Da fare 1: Secondo la sentenza, a quale pena la Corte di Appello di Perugia ha rideterminato la condanna?

**** Testo di riferimento

Sentenza di Cassazione Penale Sez. 5 Num. 16005 Anno 2025
REPUBBLICA ITALIANA Relatore: COGNOME
In nome del Popolo Italiano
Penale Sent. Sez. 5 Num. 16005 Anno 2025
Presidente: COGNOME NOME COGNOME
Data Udienza: 03/04/2025
LA CORTE SUPREMA DI CASSAZIONE
QUINTA SEZIONE PENALE
Composta da
NOME COGNOME
Presidente –
Sent. n. sez. 487/2025
NOME
CC – 03/04/2025
NOME SESSA
Relatore –
R.G.N. 4453/2025
NOME COGNOME
NOME COGNOME
ha pronunciato la seguente
SENTENZA
sul ricorso proposto da:
COGNOME NOME nata a Avellino il 12/05/1975
avverso la sentenza del 25/06/2024 della Corte d’appello di Perugia Udita la relazione svolta dal Consigliere NOME COGNOME lette le conclusioni del Sostituto Procuratore generale NOME COGNOME che ha chiesto annullarsi la sentenza impugnata limitatamente al capo B dell’imputazione (bancarotta impropria); dichiararsi nel resto inammissibile il ricorso; lette le conclusioni del difensore, avv. NOME COGNOME che ha insistito nell’accoglimento del ricorso.
RITENUTO IN FATTO
1.Con sentenza del 25.6.2024, la Corte di Appello di Perugia, all’esito di trattazione scritta, in parziale riforma della pronuncia di primo grado che, in sede di abbreviato, aveva condannato COGNOME NOME in relazione al reato di bancarotta semplice, così qualificato il fatto di bancarotta fraudolenta documentale cd. generica contestato al capo A, ed al reato di bancarotta impropria per operazioni dolose, ha, escluso l’aumento per la continuazione, ritenute le circostanze attenuanti generiche
prevalenti sull’aggravante di cui all’art. 219 comma 2 n. 1 l.f., rideterminato la pena inflitta in anni 1 e mesi quattro di reclusione, confermando nel resto la sentenza impugnata.
2.Avverso la suindicata sentenza, ricorre per cassazione l’imputata, tramite il difensore di fiducia, deducendo due motivi di seguito enunciati nei limiti di cui all’art. 173, comma 1, disp. att. cod. proc. pen.

********
**** Materiale fornito

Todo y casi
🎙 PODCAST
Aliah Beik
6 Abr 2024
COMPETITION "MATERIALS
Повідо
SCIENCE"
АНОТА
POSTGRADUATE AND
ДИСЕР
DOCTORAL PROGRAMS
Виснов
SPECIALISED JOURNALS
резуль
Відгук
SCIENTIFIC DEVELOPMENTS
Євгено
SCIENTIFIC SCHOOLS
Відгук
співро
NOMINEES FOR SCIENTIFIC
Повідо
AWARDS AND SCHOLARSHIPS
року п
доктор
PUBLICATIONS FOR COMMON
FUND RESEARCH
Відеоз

********
**** Materiale fornito

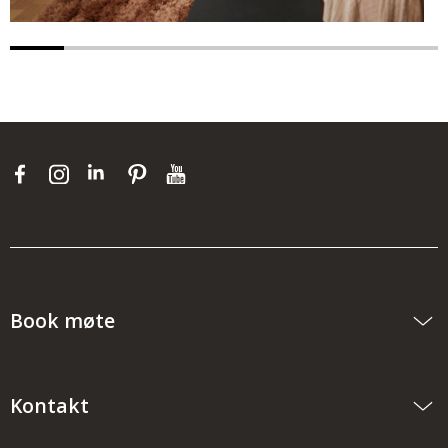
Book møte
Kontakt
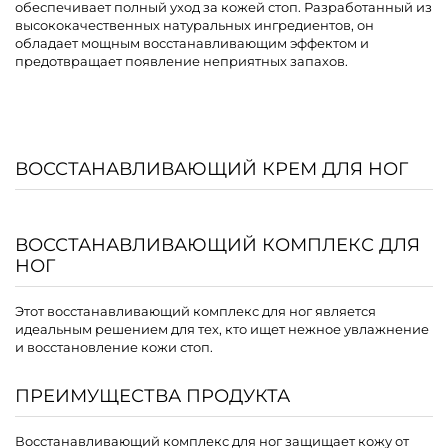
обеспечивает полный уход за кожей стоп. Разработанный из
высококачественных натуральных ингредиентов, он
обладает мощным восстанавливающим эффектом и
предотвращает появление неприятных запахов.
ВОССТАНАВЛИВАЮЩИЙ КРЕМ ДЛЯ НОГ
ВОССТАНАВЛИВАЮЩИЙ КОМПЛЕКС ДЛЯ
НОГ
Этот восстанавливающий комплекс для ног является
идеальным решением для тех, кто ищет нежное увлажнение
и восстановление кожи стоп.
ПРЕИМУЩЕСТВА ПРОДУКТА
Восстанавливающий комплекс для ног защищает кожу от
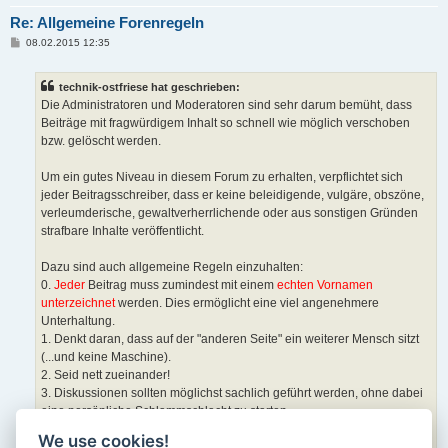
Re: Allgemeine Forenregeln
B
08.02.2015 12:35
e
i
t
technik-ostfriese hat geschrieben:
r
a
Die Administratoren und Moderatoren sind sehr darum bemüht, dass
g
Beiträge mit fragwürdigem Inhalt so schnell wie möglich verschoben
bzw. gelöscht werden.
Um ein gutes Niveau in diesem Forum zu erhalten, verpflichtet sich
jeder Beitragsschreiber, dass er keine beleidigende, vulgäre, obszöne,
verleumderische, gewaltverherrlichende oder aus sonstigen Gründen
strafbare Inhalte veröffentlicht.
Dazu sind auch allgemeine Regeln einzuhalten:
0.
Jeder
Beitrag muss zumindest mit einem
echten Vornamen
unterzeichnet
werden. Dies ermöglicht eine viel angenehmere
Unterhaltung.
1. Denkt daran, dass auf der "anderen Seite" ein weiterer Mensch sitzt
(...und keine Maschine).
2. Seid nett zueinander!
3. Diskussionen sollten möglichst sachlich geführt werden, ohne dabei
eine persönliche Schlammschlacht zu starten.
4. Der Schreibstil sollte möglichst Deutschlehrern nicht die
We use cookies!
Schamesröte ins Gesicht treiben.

********

Da fare 2: Trasforma in una tabella Markdown con le colonne "Riga" e "Testo" la parte dell'elenco che comincia con la riga contenente "обеспечивает полный уход" e finisce con quella contenente "Восстанавливающий комплекс для ног защищает", entrambe comprese. Numera le righe e salta quelle vuote.

Risposta scritta 1: Un anno e quattro mesi di reclusione.

Risposta scritta 2:
| Riga | Testo |
|---|---|
| 1 | обеспечивает полный уход за кожей стоп. Разработанный из |
| 2 | высококачественных натуральных ингредиентов, он |
| 3 | обладает мощным восстанавливающим эффектом и |
| 4 | предотвращает появление неприятных запахов. |
| 5 | ВОССТАНАВЛИВАЮЩИЙ КРЕМ ДЛЯ НОГ |
| 6 | ВОССТАНАВЛИВАЮЩИЙ КОМПЛЕКС ДЛЯ |
| 7 | НОГ |
| 8 | Этот восстанавливающий комплекс для ног является |
| 9 | идеальным решением для тех, кто ищет нежное увлажнение |
| 10 | и восстановление кожи стоп. |
| 11 | ПРЕИМУЩЕСТВА ПРОДУКТА |
| 12 | Восстанавливающий комплекс для ног защищает кожу от |